_Consigne 1_
Recopiez fidèlement le passage du texte sur la formation en emploi allant de « Pour tirer notre » à « à d’autres formations. ».
_Consigne 2_
Prolongez le texte consacré à la formation en emploi en reprenant immédiatement après sa dernière phrase.

_Extrait du document_
────────
Formation en emploi

La CSD prend à cœur la formation : chaque travailleuse et chaque travailleur doit être adéquatement formé.e afin de pouvoir se réaliser à travers son emploi et d’être mobile sur le marché de l’emploi. La CSD intervient à ce titre auprès des divers acteurs de la formation et revendique la bonification des politiques de formation au Québec, l’amélioration des services de formation et une meilleure offre régionale de cette dernière.

La formation en emploi, un incontournable dans une économie qui se transforme

Pour tirer notre épingle du jeu à travers la mondialisation de l’économie, la transformation du travail et l’accès pour les travailleuses et aux travailleurs à des emplois de qualité, il est incontournable que celles-ci et ceux‑ci soient doté.e.s d’une formation adéquate. Le marché de l’emploi étant constamment traversé par de nombreux changements et dans la mesure où nous œuvrons dans une économie qu’on qualifie « du savoir », la capacité d’acquérir de nouvelles connaissances et de nouvelles compétences est essentielle pour s’y tailler une place de choix.

Pour la CSD, toute activité de formation idéalement être :

  • Qualifiante: La formation permet d’acquérir des compétences spécifiques.
  • Transférable: Le contenu de la formation peut être transféré d’une tâche à une autre, ou d’un milieu de travail à un autre.
  • Reconnue: La formation permet d’accéder à d’autres formations.

Or, la formation reste un enjeu peu souvent pris au sérieux par les employeurs. La recherche du profit à court terme prenant le dessus sur la formation, le Québec reste encore une des provinces canadiennes où les entreprises investissent le moins en formation, ce qui entraine comme conséquence que les entreprises québécoises sont moins productives.

Cela étant dit, si la formation en emploi vise à augmenter la productivité des entreprises par le biais d’une main‑d’œuvre qualifiée, le fait de posséder une solide formation est tout autant essentiel pour les travailleurs et les travailleuses. La main-d’œuvre ne doit pas faire les frais des mutations du marché de l’emploi ou se retrouver dans une situation difficile à cause d’un niveau de qualification peu élevé. En témoigne le fait que l’économie du Québec connaît un virage numérique sans précédent. Alors qu’il se crée davantage d’emplois demandant des qualifications importantes, tandis que la création d’emplois peu qualifiés recule, il serait injuste que des individus perdent leur emploi ou aient de la difficulté à en trouver un nouveau parce qu’ils n’ont pas été suffisamment formés à utiliser des outils informatisés. Être bien formé est donc essentiel pour que la main-d’œuvre actuelle puisse suivre la tendance.

En 2019, il s’est créé 77 000 emplois au Québec :

  • 34 000 emplois peu qualifiés ont été perdus ;
  • Tandis que 111 500 emplois qualifiés et très qualifiés ont été créés.

Autrement dit, la formation doit être axée sur les besoins de la main-d’œuvre afin que cette dernière puisse être autonome et s’adapter aux évolutions du marché de l’emploi. La solution est que la formation doit être qualifiante, transférable et reconnue. Sans s’assurer de ce standard, la formation risque de ne pas être réellement bénéfique pour la main-d’œuvre.
────────
_Données fournies_

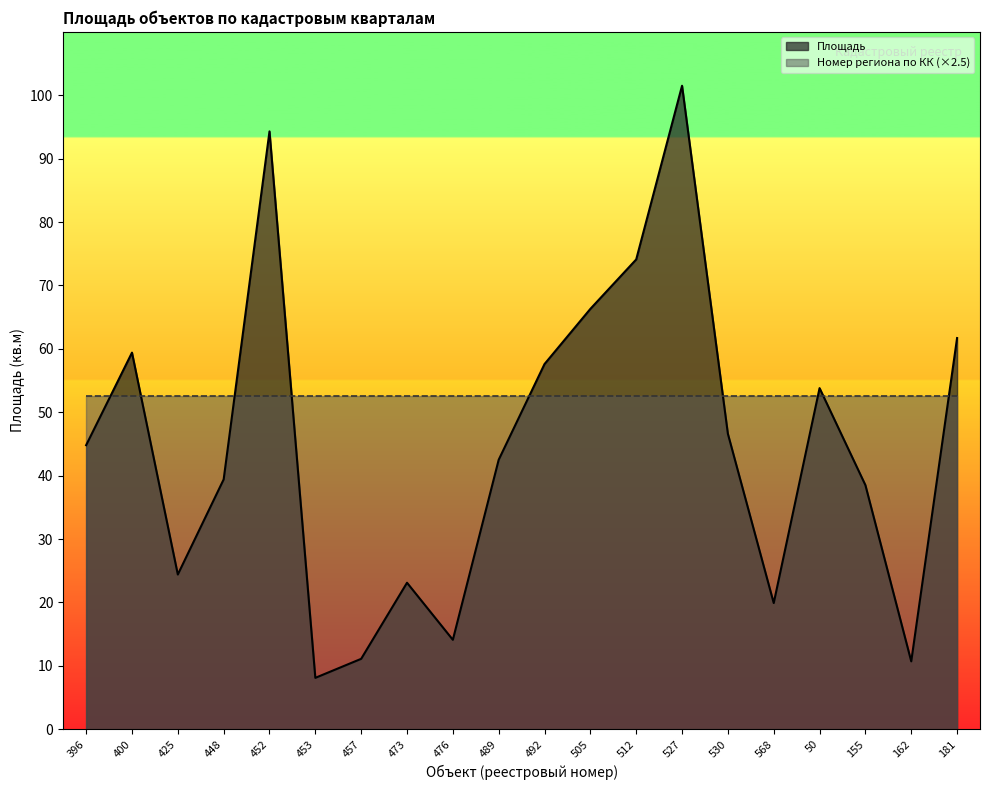

List the labels in order of value, largest first.

527, 452, 512, 505, 181, 400, 492, 50, 530, 396, 489, 448, 155, 425, 473, 568, 476, 457, 162, 453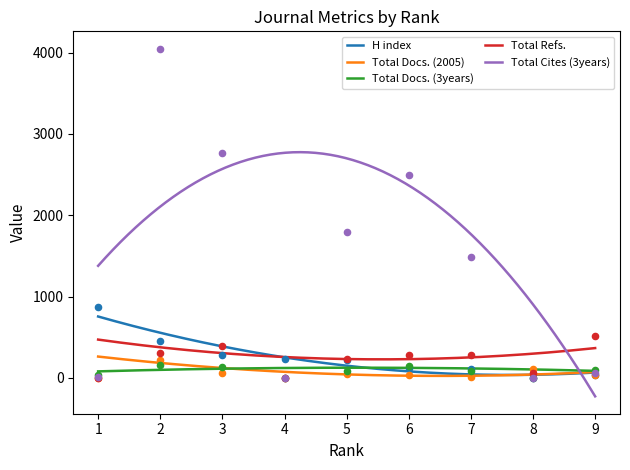

At how many categories does at least one series exceed 2921?

1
────────
_Espace de réponse 1_
Pour tirer notre épingle du jeu à travers la mondialisation de l’économie, la transformation du travail et l’accès pour les travailleuses et aux travailleurs à des emplois de qualité, il est incontournable que celles-ci et ceux‑ci soient doté.e.s d’une formation adéquate. Le marché de l’emploi étant constamment traversé par de nombreux changements et dans la mesure où nous œuvrons dans une économie qu’on qualifie « du savoir », la capacité d’acquérir de nouvelles connaissances et de nouvelles compétences est essentielle pour s’y tailler une place de choix.

Pour la CSD, toute activité de formation idéalement être :

  • Qualifiante: La formation permet d’acquérir des compétences spécifiques.
  • Transférable: Le contenu de la formation peut être transféré d’une tâche à une autre, ou d’un milieu de travail à un autre.
  • Reconnue: La formation permet d’accéder à d’autres formations.

_Espace de réponse 2_
Il faut aussi s’assurer que tous et toutes bénéficient d’une formation de base suffisante. La situation québécoise à cet égard est toutefois alarmante. Les plus récentes données nous révèlent qu’une part importante de la main-d’œuvre québécoise est insuffisamment éduquée et que ses compétences en lecture et en calcul sont en deçà des exigences du marché de l’emploi. Cette portion de la main-d’œuvre québécoise est particulièrement à risque de subir les contrecoups d’un aléa personnel ou économique, car se former ou développer de nouvelles compétences est d’autant plus difficile qu’elle doit aussi surmonter ses difficultés en littératie (lecture), en numératie (calculs) et en compréhension des technologies.

Enquête réalisée en 2015 au Québec, le Programme pour l’évaluation internationale des compétences des adultes (PEICA) révèle que :

  • 19% de la population québécoise a des difficultés majeures en littératie;
  • 21,5% en numératie;
  • Et 50,4% en littératie numérique.

Au Québec, la responsabilité de la formation revient avant tout aux entreprises privées, et l’État a pour rôle de s’assurer que cette responsabilité soit respectée. Nous ne visons ni plus ni moins que la réelle instauration d’une culture de formation au sein des entreprises, où employeurs, travailleurs et travailleuses se concertent pour que la main-d’œuvre de chaque milieu de travail soit adéquatement et continuellement formée. Tout le monde ne peut qu’en sortir gagnant.

Bonifions la Loi du 1 % et consolidons le réseau de la formation au bénéfice de la main-d’œuvre québécoise

Le Québec s’est doté en 1995 d’une loi ambitieuse, la Loi favorisant le développement de la formation de la main-d’œuvre, remplacée en 2007 par la Loi favorisant le développement et la reconnaissance des compétences de la main-d’œuvre, toutes deux connues aussi comme la « Loi du 1 % ». L’objectif de la Loi du 1 % est de rattraper le retard de formation de la main-d’œuvre du secteur privé et vise à instaurer une réelle culture de formation au sein des entreprises. Cette loi décrit les obligations de l’employeur en matière de formation, notamment en disposant que l’employeur doit investir annuellement un certain pourcentage de sa masse salariale en formation aux employé.e.s ou en versements au Fond de développement et de reconnaissance des compétences de la main-d’œuvre (FDRCMO). Grâce au FDRCMO, Québec finance des activités de formation bénéficiant à la main-d’œuvre québécoise.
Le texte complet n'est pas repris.